■ Set exercise 1 ■
In the knowledge management primer below, what does "knowledge" mean in the KM world?
■ Set exercise 2 ■
Write out part of the knowledge management primer below. Begin at the words "Though claimed by" and stop after "for pressing flowers.".
# Start of Selected excerpt
Knowledge Management (KM) has had its ups and downs. With the impending retirement tsunami, it seems that just about everyone is aware of the need, but only a few are doing something about it. Is the problem poor marketing or poor application or a too fluid definition? This article offers a KM primer for managers who need more substance than hyperbole.

Though claimed by many disciplines and fields, KM is the strategic and integrated management of organizational and personal knowledge, business processes and information technologies. KM is not Information Management (IM) or Information Science (IS). These are disciplines for managing product, where quantity is a more common measure than quality – such as number of documents on a website. Sometimes the measures go beyond inventorying and into actual use, but we shall never know, for example, whether the copy of War and Peace borrowed from the library was read or used for pressing flowers.

This does not make them unimportant. We would be lost without files and their cabinets, libraries and their books. From IM/IS we learn order – the many rules needed for good information product management. They have given us good navigation systems for the knowledge age.

IM and IS are not KM primarily because one of the distinguishing characteristics is about value – and in these domains information provenance is deemed more important than use. In the KM world, ‘knowledge’ is information that has business use.

KM is not Information Technology. IT is hardware and software and has to do with product storage and movement. The product is called ‘content’, a word that appeared when IT realized that growth and development possibilities based solely on technical efficiency had evaporated, replaced by a management and user demand for utility.

The IT world has taken IM and IS into its confidence to a limited degree, but there is still a wide gulf between it and KM. The reason for that gulf is the widely different worldviews of the technician and the holistic knowledge entrepreneur.
# End of Selected excerpt
# Start of Dataset
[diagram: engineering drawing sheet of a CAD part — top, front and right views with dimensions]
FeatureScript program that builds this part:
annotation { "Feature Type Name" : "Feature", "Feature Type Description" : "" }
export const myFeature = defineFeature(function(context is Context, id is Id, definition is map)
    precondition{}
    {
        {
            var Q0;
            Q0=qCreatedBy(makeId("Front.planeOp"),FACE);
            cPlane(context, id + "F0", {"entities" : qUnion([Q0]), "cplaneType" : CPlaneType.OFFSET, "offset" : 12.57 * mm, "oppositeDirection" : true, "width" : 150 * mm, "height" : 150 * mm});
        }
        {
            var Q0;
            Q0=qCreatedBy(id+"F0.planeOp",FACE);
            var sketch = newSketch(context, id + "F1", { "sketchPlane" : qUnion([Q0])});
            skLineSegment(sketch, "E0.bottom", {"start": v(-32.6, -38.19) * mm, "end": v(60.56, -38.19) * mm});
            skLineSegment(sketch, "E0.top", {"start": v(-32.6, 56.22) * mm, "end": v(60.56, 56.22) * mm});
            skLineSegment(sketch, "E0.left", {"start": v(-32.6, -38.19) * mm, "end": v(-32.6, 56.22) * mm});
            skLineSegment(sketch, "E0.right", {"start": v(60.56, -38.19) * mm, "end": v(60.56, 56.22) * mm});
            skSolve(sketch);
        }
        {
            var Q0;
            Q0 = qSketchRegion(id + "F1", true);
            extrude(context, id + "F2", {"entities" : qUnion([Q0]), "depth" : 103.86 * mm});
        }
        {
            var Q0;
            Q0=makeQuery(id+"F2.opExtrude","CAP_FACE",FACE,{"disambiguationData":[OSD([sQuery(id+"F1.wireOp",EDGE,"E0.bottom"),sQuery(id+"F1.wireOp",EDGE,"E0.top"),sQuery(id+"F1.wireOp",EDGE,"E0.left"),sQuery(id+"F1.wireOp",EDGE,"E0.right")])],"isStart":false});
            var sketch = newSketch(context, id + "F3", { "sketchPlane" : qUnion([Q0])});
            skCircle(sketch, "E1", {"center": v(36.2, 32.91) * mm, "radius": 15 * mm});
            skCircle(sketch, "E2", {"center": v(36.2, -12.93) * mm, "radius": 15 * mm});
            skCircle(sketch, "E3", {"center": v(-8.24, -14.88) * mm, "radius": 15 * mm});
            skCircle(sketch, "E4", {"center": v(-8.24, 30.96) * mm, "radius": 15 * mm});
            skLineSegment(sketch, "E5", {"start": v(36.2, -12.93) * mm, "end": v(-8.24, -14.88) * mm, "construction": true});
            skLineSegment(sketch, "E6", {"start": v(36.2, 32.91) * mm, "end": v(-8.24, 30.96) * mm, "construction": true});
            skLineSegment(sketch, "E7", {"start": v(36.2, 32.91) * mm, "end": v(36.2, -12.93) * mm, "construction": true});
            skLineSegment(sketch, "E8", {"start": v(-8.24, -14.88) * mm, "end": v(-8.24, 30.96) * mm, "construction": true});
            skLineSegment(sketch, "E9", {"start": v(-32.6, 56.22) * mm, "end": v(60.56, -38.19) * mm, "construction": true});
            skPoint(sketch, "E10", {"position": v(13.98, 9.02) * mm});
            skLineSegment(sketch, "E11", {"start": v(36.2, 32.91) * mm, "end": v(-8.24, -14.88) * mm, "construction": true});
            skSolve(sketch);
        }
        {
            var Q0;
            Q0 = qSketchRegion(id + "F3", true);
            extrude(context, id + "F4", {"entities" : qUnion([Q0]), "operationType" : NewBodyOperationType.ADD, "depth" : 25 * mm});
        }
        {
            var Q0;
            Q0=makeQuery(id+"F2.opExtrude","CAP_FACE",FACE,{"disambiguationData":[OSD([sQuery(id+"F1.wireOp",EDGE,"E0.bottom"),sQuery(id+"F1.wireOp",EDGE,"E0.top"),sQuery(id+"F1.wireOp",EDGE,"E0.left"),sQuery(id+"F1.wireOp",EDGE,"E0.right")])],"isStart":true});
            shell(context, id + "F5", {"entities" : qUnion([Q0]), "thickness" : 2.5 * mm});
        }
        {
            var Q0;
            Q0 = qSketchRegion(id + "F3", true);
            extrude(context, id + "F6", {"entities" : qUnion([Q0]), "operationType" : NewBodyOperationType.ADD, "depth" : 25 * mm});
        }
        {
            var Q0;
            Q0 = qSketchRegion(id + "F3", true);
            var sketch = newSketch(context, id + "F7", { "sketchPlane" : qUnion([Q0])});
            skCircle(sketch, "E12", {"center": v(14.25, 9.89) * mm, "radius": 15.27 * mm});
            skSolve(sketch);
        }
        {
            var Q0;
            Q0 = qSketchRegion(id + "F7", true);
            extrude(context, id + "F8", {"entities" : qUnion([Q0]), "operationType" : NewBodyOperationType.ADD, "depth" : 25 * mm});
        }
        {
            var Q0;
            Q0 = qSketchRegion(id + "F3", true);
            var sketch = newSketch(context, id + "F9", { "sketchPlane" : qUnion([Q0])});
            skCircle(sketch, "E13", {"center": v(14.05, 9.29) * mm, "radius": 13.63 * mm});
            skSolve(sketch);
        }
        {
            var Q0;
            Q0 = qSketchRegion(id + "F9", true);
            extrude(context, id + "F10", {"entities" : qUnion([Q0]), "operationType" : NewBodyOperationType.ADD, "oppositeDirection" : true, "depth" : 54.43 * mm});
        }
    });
# End of Dataset
■ Full response 1 ■
Information that has business use.

■ Full response 2 ■
Though claimed by many disciplines and fields, KM is the strategic and integrated management of organizational and personal knowledge, business processes and information technologies. KM is not Information Management (IM) or Information Science (IS). These are disciplines for managing product, where quantity is a more common measure than quality – such as number of documents on a website. Sometimes the measures go beyond inventorying and into actual use, but we shall never know, for example, whether the copy of War and Peace borrowed from the library was read or used for pressing flowers.